In a gesture-rich monologue that earned him accolades from Municipal Court Judge Frank T. Brady, Assistant District Attorney Scott Sigman unleashed a torrent of opposition to a defense request that bail be dropped to $50,000 for Wilson, arrested Dec. 23 on drug-dealing and -possession charges.

Wilson, 28, is being held on $145,000 bail on charges that he sold more than $10,000 worth of cocaine to a police informant. A onetime associate of jailed South Philadelphia mobster Joseph "Skinny Joey" Merlino, Wilson is the lead performer in RAM Squad, a group of North Philadelphia rappers and producers who have been under federal drug investigation since the late 1990s.

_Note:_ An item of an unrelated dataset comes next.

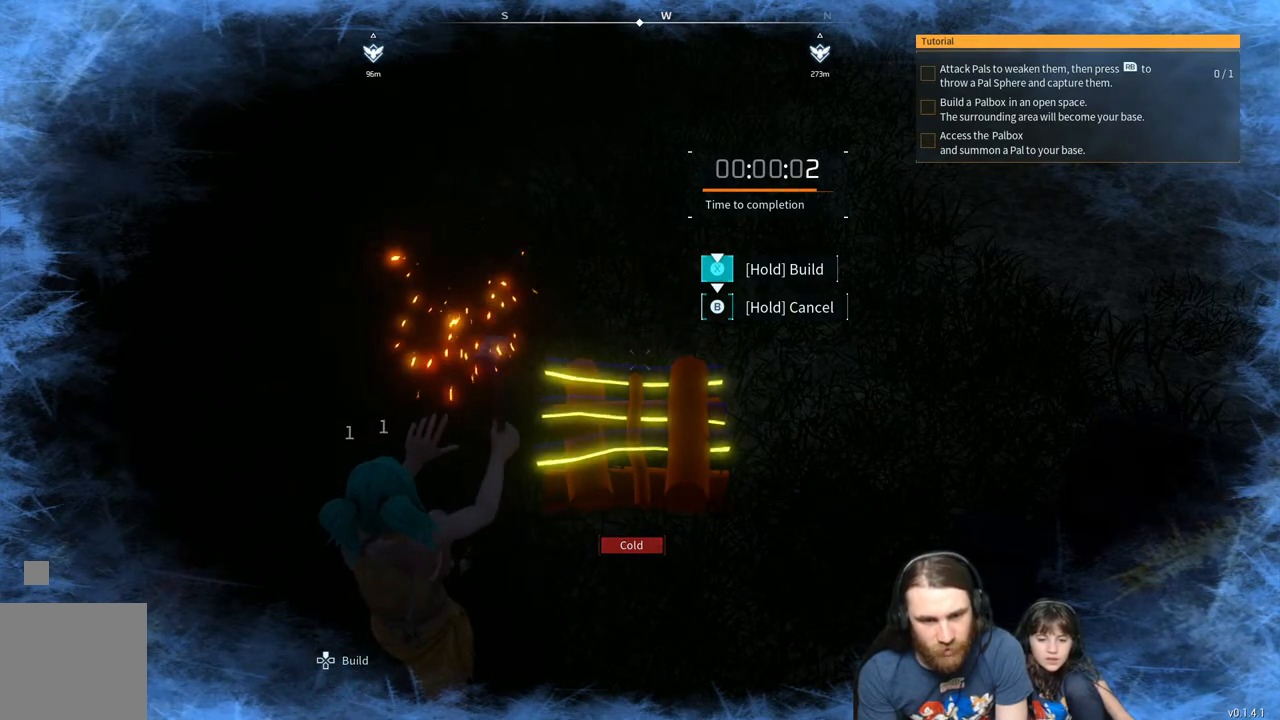
{"buttons": ["X"], "left_stick": "center", "right_stick": "center", "events": []}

To be released from custody, Wilson must post 10 percent of bail. Whoever produces the cash also must prove through income statements that the money was earned legitimately.

Defense attorney Gina A. Capuano asked that bail be lowered. She did so after Brady postponed yesterday's preliminary hearing until Feb. 23.

"The bail is set at an exorbitant amount," Capuano said. "He's not going anywhere. He can't go anywhere - everybody knows who he is."

Sigman, however, produced a thick computer printout suggesting otherwise - a record of aliases, bench warrants and criminal misdeeds dating to when Wilson was a juvenile.

The prosecutor dramatically flung the stack downward, where it unfolded like an accordion and clumped at his feet.

Wilson, he said, has 10 prior addresses in Ambler and Philadelphia, and he offered to list them.

Sigman continued: "He has six aliases: Thomas Bullock, John Wilson, Tommy Hill, Troy Hill, Anthony Faulkner, Tommy Green."

He said Wilson failed to appear in court 11 times between 1989 and 2002 for criminal cases in Philadelphia, Montgomery County and New Jersey.

And last Wednesday, a day after his latest arrest, Montgomery County authorities requested that Wilson be kept in custody because he violated parole there on an assault case, Sigman said.

If Wilson is convicted of drug charges in Common Pleas Court, he faces up to 10 years in state prison, Sigman added.

"Given the bench warrants, given the quantity of drugs, the commonwealth clearly requests this court to keep bail the same," Sigman said.

Sigman piled the unwieldy stack back into a messy heap and tossed it into a box.

Brady, meanwhile, smiled and commended the prosecutor's boisterous presentation during an otherwise subdued lineup of cases. Even the defense attorney, who suggested Sigman was playing to reporters in the courtroom, smiled.

"It was an appreciated change of pace," the judge said, ". . . an impressive presentation."

And for the time being, the judge ruled, Wilson's bail would remain unchanged.

Wilson was arrested in Northeast Philadelphia last week after police raided an Oxford Circle rowhouse, where investigators said he had been conducting drug sales in bulk.

Wilson, investigators said, had been supplying narcotics to dealers in North Philadelphia's Richard Allen Homes public housing development and elsewhere in the city. Police had trailed him for about 10 months.

Federal investigators, meanwhile, have been pursuing members of RAM Squad as part of their ongoing investigation. They say the RAM stands for Richard Allen Mob, a drug network involving members of the rap group's musical entourage.

As a musical entity, RAM Squad has been in limbo since being dropped by Universal Music Group around the time of their major-label debut, Random Access Money, in early 2001.

Merlino had recruited friend and veteran promoter Stephen "Eppy" Epstein to manage RAM Squad and help them land their only big deal. He befriended Wilson in late 1997, days after RAM Squad founder and manager Ronnie Johnson had been gunned down, according to an account Wilson gave in a 1998 RAM Squad video.

Merlino, however, was jailed in 1999 and convicted of racketeering in 2001. Epstein, of Ambler, has said Merlino made no money as RAM Squad's patron.

Other members of RAM Squad's entourage have been jailed in the last few years in connection with weapons offenses, murder and - in an April 2002 federal case - attempting to hijack two luxury cars being towed by the FBI. The cars contained $852,000 in drug cash hidden in doctored gas tanks.